Irène Mathieu is a pediatrician, writer, and public health researcher who has lived and worked in the United States, the Dominican Republic, Guatemala, Peru, and elsewhere. She is the 2016 winner of the Bob Kaufman Book Prize and author of the poetry chapbook the galaxy of origins (dancing girl press, 2014) and book orogeny (Trembling Pillow Press, 2017). Irène has been a Fulbright scholar and a Callaloo fellow, and her work has been nominated for the Pushcart Prize and Best of the Net. She is a poetry book reviewer for Muzzle Magazine, an editor for the humanities section of the Journal of General Internal Medicine, and a contributing author on the Global Health Hub blog. Irène holds a BA in International Relations from the College of William & Mary and a MD from Vanderbilt University.
Yolanda Wisher is a multidisciplinary poet and educator. Currently the 3rd Poet Laureate of the City of Philadelphia, Wisher is a Hedgebrook Writer-in-Residence (2016), Pew Fellow (2015), Catalyst Initiative Grantee (2015), Leeway Art & Change Grantee (2008), Cave Canem Fellow (1999-2000), and the first Montgomery County Pennsylvania Poet Laureate (1999). Born in Philadelphia and raised in North Wales, Pennsylvania, Wisher attended Lafayette College, where she received a B.A. in English/Black Studies. Wisher later earned an M.A. in English/Creative Writing-Poetry from Temple University. Wisher is the author of Monk Eats an Afro (Hanging Loose Press, 2014) and the co-editor of Peace is a Haiku Song (City of Philadelphia Mural Arts Program, 2013). Her work has been featured in Fence, GOOD Magazine, Harriet: The Blog, MELUS, Ploughshares, The Sun Ra Mixtape Vol. 1, and in the anthologies Gathering Ground, Gravyland, Lavanderia, Stand Our Ground, and The Ringing Ear. As an English teacher at Germantown Friends School, Wisher founded and directed the Germantown Poetry Festival (2006-2010). She also served as the Director of Art Education for the City of Philadelphia Mural Arts Program (2010-2015). Wisher was a Founding Cultural Agent and the Chief Rhapsodist of Wherewithal for the U.S. Department of Arts and Culture (2014-2016). She lives in Philadelphia.

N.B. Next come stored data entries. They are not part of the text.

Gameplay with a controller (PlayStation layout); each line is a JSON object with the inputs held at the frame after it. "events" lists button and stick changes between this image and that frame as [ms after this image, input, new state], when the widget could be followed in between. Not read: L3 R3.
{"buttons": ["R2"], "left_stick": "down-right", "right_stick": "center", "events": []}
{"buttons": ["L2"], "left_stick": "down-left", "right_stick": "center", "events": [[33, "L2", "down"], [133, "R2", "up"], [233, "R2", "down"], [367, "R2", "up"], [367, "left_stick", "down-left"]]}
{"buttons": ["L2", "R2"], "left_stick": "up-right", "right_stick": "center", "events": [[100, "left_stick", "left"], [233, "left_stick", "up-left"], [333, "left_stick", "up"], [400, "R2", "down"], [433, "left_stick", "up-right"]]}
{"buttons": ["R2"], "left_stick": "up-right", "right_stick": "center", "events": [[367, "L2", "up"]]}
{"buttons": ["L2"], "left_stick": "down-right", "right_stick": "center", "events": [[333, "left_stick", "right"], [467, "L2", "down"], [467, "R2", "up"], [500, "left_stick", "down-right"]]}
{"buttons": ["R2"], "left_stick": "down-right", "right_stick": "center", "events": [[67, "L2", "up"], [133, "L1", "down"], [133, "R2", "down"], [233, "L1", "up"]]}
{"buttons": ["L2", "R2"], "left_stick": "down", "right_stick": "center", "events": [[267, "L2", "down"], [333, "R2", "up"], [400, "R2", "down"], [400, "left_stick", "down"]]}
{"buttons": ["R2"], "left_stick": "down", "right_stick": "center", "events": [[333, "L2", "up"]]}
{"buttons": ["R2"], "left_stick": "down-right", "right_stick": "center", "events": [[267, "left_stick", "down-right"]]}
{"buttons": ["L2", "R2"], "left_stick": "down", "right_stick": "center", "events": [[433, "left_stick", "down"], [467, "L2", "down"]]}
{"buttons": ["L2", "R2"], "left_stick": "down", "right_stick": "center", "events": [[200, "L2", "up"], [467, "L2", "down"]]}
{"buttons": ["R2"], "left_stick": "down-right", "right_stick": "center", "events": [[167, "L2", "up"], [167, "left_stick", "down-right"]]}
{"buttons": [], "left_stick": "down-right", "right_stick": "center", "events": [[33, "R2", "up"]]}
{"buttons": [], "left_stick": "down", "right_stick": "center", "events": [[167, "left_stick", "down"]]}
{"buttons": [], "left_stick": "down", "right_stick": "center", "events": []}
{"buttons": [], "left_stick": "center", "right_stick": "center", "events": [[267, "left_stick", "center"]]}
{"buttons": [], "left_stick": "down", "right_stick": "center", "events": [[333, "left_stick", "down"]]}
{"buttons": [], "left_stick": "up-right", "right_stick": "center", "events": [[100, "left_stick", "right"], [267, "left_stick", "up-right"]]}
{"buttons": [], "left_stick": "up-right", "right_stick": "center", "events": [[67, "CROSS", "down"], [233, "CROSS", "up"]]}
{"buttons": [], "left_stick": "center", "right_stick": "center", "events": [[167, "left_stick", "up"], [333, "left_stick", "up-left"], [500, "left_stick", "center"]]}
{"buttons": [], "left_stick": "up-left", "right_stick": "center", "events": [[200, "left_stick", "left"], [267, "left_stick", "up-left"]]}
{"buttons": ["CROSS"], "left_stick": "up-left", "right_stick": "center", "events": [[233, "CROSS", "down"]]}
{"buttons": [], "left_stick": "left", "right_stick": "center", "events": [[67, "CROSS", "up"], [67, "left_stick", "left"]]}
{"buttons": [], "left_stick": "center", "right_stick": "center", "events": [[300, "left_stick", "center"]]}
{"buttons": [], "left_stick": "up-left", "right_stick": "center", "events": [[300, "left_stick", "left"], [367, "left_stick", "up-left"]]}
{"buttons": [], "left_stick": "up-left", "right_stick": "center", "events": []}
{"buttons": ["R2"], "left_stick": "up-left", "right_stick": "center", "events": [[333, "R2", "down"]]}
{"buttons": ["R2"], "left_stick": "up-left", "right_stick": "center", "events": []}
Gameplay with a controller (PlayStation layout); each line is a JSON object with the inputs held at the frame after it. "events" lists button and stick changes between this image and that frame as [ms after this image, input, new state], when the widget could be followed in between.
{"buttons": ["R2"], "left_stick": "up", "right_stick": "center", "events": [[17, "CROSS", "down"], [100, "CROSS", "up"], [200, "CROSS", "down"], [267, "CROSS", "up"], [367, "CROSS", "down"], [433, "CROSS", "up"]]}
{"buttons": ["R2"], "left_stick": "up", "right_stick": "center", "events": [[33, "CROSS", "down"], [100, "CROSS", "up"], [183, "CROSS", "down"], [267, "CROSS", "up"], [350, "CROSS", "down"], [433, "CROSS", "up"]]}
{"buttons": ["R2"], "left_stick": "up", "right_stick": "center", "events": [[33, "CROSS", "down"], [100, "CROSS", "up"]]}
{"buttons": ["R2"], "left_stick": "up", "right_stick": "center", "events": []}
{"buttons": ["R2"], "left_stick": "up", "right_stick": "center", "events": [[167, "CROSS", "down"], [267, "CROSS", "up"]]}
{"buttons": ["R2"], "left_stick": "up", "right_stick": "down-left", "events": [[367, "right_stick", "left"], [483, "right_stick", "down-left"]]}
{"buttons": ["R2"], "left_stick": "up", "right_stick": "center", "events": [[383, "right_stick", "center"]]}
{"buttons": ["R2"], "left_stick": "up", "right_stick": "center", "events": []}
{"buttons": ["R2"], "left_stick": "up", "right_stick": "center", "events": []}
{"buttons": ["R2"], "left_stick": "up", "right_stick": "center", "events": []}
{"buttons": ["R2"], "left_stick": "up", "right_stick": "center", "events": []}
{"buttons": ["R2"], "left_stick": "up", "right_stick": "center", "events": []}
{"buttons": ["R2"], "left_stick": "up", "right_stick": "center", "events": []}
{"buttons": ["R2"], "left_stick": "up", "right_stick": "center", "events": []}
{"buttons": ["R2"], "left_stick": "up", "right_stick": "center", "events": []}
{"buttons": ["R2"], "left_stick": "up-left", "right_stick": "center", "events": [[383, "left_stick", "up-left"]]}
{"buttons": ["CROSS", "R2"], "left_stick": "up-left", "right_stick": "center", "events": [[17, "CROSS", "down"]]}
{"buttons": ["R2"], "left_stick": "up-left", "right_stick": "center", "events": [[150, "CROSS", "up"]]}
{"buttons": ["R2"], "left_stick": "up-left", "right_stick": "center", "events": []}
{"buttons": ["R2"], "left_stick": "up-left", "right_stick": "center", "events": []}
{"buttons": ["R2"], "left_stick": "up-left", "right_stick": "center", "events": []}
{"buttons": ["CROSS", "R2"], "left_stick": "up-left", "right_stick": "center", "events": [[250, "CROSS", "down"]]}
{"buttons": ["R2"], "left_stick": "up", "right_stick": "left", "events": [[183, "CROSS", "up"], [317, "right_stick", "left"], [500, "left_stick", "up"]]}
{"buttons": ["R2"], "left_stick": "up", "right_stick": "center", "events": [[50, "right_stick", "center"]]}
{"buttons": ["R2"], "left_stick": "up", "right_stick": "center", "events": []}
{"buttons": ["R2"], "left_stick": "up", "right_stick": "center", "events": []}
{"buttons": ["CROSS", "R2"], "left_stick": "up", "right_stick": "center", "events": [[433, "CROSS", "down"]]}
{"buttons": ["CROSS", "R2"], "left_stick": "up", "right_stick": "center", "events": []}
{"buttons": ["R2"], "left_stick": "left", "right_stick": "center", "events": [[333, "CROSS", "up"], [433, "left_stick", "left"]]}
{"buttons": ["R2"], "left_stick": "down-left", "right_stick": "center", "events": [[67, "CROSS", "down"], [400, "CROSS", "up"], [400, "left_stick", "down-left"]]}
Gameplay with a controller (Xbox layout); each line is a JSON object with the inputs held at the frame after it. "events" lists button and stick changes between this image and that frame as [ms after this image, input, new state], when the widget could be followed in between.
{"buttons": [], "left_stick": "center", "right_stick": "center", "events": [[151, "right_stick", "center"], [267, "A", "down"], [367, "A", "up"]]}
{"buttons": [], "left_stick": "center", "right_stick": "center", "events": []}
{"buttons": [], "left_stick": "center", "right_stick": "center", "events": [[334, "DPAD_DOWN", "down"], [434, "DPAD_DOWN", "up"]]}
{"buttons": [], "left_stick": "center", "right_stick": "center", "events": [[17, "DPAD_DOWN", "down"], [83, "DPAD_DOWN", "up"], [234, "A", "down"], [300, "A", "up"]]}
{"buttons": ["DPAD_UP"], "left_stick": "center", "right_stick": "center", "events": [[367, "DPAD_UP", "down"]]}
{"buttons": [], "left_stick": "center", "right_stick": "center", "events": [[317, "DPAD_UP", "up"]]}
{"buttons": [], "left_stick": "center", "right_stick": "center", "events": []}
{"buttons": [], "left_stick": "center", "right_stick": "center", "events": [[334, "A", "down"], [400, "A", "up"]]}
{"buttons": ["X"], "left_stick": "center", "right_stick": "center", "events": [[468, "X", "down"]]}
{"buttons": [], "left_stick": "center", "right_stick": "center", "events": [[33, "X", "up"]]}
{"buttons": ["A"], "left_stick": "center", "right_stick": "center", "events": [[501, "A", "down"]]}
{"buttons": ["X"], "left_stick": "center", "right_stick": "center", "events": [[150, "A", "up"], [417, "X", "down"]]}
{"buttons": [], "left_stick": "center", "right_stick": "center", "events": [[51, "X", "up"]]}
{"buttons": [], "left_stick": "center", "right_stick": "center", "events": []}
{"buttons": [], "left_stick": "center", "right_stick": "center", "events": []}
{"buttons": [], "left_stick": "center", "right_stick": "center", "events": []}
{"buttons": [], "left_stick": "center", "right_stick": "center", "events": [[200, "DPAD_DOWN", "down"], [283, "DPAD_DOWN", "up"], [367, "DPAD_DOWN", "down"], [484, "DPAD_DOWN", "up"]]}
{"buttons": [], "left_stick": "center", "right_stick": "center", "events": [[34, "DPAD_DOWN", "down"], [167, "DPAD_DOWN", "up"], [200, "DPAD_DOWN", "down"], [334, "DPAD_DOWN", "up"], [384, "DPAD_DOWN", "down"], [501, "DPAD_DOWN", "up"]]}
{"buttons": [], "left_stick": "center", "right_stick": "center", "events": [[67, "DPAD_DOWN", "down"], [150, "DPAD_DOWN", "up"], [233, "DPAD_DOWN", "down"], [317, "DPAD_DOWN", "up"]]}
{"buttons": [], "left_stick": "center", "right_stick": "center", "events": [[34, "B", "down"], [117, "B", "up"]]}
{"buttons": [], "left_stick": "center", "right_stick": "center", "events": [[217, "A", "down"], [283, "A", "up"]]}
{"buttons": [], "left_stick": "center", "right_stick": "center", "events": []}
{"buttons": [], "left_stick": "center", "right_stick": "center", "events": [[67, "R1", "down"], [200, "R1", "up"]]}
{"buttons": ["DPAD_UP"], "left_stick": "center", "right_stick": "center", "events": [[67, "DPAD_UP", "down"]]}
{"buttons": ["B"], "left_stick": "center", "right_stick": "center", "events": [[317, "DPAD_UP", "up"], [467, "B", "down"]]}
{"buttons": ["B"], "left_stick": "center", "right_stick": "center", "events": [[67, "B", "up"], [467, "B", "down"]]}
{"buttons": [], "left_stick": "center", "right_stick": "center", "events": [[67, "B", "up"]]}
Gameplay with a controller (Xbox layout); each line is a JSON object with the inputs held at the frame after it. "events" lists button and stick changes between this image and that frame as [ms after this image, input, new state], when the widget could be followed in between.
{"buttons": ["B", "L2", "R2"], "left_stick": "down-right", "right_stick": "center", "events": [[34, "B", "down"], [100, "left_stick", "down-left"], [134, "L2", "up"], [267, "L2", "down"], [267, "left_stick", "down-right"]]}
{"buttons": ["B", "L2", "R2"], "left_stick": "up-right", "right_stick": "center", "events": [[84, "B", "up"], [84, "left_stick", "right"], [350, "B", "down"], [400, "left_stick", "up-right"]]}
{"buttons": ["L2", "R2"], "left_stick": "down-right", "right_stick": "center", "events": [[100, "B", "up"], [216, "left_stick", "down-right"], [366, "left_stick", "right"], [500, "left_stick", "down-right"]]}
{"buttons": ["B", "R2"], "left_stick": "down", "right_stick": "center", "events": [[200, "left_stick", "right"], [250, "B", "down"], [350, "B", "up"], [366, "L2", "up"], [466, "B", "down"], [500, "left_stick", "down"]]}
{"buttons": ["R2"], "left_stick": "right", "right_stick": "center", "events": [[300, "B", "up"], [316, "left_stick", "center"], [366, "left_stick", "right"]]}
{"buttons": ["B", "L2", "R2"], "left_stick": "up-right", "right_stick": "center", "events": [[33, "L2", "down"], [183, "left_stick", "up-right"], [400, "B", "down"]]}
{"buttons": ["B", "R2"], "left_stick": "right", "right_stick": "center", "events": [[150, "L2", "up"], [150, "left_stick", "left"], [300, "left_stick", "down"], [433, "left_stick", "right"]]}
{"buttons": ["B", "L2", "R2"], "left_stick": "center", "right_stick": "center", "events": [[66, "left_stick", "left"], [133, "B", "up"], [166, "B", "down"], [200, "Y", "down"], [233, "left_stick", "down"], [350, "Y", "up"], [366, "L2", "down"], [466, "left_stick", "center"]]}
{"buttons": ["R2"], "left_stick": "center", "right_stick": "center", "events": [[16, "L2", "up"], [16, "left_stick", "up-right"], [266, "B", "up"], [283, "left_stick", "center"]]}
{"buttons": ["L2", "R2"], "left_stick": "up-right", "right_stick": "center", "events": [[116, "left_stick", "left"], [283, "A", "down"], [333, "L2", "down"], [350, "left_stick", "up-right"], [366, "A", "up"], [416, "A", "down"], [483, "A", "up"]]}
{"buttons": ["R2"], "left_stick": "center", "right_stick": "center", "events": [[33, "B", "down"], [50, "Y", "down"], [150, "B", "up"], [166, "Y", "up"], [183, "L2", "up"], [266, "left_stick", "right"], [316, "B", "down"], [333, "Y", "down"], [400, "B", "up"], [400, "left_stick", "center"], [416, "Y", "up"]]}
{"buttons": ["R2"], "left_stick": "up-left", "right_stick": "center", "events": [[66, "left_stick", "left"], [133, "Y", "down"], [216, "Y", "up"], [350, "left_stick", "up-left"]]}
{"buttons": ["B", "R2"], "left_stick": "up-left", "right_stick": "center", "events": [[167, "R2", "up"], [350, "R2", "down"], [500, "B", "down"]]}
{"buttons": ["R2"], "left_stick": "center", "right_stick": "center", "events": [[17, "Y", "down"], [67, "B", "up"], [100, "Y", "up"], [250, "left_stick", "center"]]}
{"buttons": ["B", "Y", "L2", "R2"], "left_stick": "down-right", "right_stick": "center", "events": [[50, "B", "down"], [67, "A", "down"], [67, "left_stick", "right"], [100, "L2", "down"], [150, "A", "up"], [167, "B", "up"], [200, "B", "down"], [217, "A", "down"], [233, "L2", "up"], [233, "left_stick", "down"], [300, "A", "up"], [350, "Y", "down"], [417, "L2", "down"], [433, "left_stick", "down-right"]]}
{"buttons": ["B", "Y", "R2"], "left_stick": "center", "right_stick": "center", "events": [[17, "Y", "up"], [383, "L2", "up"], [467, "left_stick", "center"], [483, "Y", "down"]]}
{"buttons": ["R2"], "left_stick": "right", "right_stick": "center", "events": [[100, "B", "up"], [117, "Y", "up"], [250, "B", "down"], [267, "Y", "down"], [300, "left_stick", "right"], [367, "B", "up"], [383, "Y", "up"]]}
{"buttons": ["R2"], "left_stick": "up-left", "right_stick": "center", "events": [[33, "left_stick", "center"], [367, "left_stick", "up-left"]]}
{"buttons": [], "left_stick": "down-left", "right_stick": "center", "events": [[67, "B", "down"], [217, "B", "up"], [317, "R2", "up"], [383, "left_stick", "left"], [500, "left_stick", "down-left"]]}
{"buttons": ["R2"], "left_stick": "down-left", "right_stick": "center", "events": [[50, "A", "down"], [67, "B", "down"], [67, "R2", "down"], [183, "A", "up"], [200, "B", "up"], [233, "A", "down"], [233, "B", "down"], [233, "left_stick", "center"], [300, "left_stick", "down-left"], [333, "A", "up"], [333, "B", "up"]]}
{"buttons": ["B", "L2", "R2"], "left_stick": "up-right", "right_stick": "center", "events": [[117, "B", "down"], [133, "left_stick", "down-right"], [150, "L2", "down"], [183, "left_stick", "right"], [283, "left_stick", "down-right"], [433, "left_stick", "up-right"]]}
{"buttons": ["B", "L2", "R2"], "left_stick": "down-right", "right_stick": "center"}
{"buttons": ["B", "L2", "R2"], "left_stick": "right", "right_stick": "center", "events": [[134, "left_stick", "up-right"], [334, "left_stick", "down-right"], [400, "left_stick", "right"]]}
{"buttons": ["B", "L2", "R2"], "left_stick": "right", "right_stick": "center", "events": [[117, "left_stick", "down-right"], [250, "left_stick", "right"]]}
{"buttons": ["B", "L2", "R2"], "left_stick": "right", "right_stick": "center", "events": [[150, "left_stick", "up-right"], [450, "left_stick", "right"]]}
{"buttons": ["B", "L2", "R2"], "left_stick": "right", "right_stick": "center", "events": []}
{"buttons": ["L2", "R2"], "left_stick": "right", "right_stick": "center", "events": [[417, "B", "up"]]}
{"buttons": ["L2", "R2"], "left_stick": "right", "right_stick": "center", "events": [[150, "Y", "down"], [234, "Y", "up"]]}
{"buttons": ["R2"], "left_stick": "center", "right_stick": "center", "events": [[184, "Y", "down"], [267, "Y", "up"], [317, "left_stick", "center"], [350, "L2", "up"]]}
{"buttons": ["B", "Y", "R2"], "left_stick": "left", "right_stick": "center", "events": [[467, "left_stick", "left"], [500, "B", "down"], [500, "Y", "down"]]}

Shevaun Brannigan is a graduate of the Bennington Writing Seminars, as well as The Jimenez-Porter Writers’ House at The University of Maryland. Her poems have appeared or are forthcoming in such journals as Best New Poets 2012, Rhino, Washington Square Review, and Crab Orchard Review. She is the first place recipient of the 2015 Jan-ai Scholarship through the Winter Poetry and Prose Getaway. Her favorite poetry gig is the workshop she leads at her local Domestic Violence Shelter, and her work can be found at shevaunbrannigan.wordpress.com.